- PROMPT -
Without any pictures, restate the full set of records below exactly.

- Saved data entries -
________________________

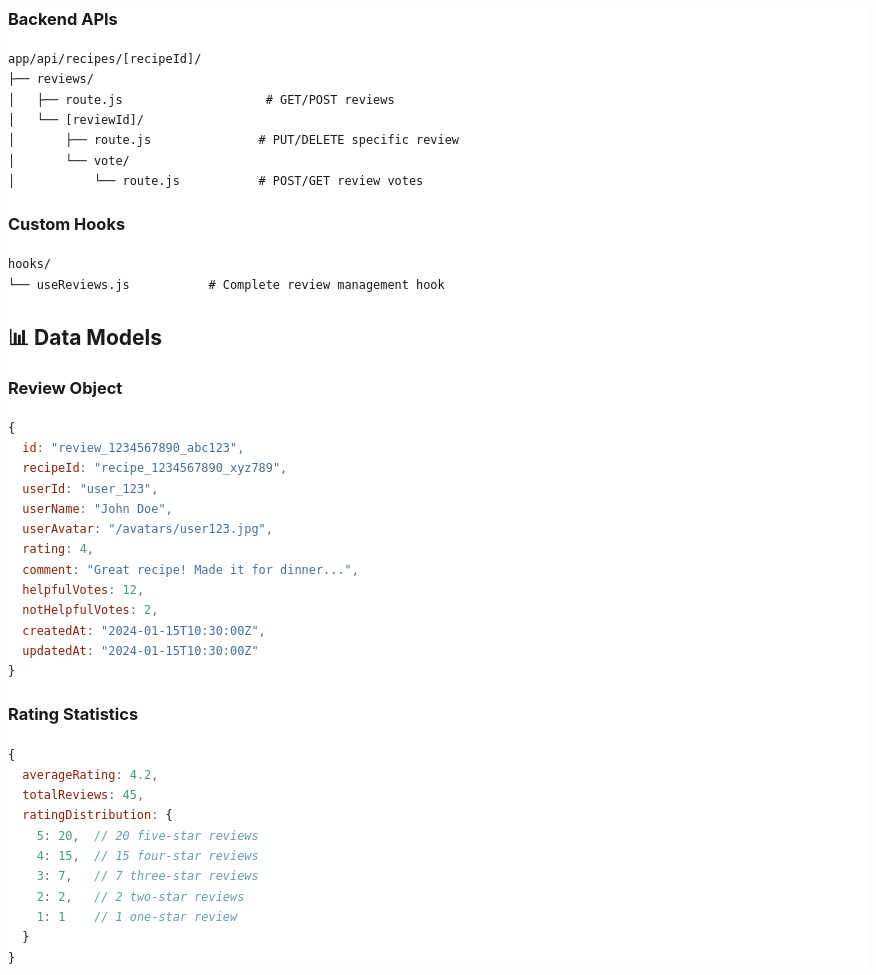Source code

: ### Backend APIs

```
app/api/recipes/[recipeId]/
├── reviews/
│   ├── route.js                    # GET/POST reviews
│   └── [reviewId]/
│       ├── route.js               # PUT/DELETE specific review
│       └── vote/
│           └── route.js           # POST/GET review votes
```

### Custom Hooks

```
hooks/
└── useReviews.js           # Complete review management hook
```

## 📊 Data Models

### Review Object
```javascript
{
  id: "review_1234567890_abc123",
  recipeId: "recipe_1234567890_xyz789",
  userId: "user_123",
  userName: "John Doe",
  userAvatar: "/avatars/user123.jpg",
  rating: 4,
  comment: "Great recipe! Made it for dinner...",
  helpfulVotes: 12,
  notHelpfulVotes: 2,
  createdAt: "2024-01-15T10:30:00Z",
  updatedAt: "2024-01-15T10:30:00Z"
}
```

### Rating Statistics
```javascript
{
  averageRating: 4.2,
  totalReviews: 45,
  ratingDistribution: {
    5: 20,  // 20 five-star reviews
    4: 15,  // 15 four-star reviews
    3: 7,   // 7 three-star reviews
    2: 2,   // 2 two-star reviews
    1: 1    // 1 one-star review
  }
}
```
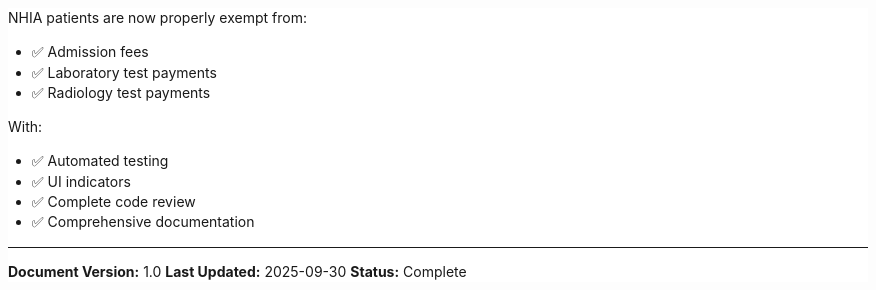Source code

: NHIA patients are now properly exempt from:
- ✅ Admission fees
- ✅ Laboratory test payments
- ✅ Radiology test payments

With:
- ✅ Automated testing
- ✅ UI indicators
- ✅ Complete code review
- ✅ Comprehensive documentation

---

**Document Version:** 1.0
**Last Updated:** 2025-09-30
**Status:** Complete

________________________

- YOUR SOLUTION -
Source code

: ### Backend APIs

```
app/api/recipes/[recipeId]/
├── reviews/
│   ├── route.js                    # GET/POST reviews
│   └── [reviewId]/
│       ├── route.js               # PUT/DELETE specific review
│       └── vote/
│           └── route.js           # POST/GET review votes
```

### Custom Hooks

```
hooks/
└── useReviews.js           # Complete review management hook
```

## 📊 Data Models

### Review Object
```javascript
{
  id: "review_1234567890_abc123",
  recipeId: "recipe_1234567890_xyz789",
  userId: "user_123",
  userName: "John Doe",
  userAvatar: "/avatars/user123.jpg",
  rating: 4,
  comment: "Great recipe! Made it for dinner...",
  helpfulVotes: 12,
  notHelpfulVotes: 2,
  createdAt: "2024-01-15T10:30:00Z",
  updatedAt: "2024-01-15T10:30:00Z"
}
```

### Rating Statistics
```javascript
{
  averageRating: 4.2,
  totalReviews: 45,
  ratingDistribution: {
    5: 20,  // 20 five-star reviews
    4: 15,  // 15 four-star reviews
    3: 7,   // 7 three-star reviews
    2: 2,   // 2 two-star reviews
    1: 1    // 1 one-star review
  }
}
```
Source code

: NHIA patients are now properly exempt from:
- ✅ Admission fees
- ✅ Laboratory test payments
- ✅ Radiology test payments

With:
- ✅ Automated testing
- ✅ UI indicators
- ✅ Complete code review
- ✅ Comprehensive documentation

---

**Document Version:** 1.0
**Last Updated:** 2025-09-30
**Status:** Complete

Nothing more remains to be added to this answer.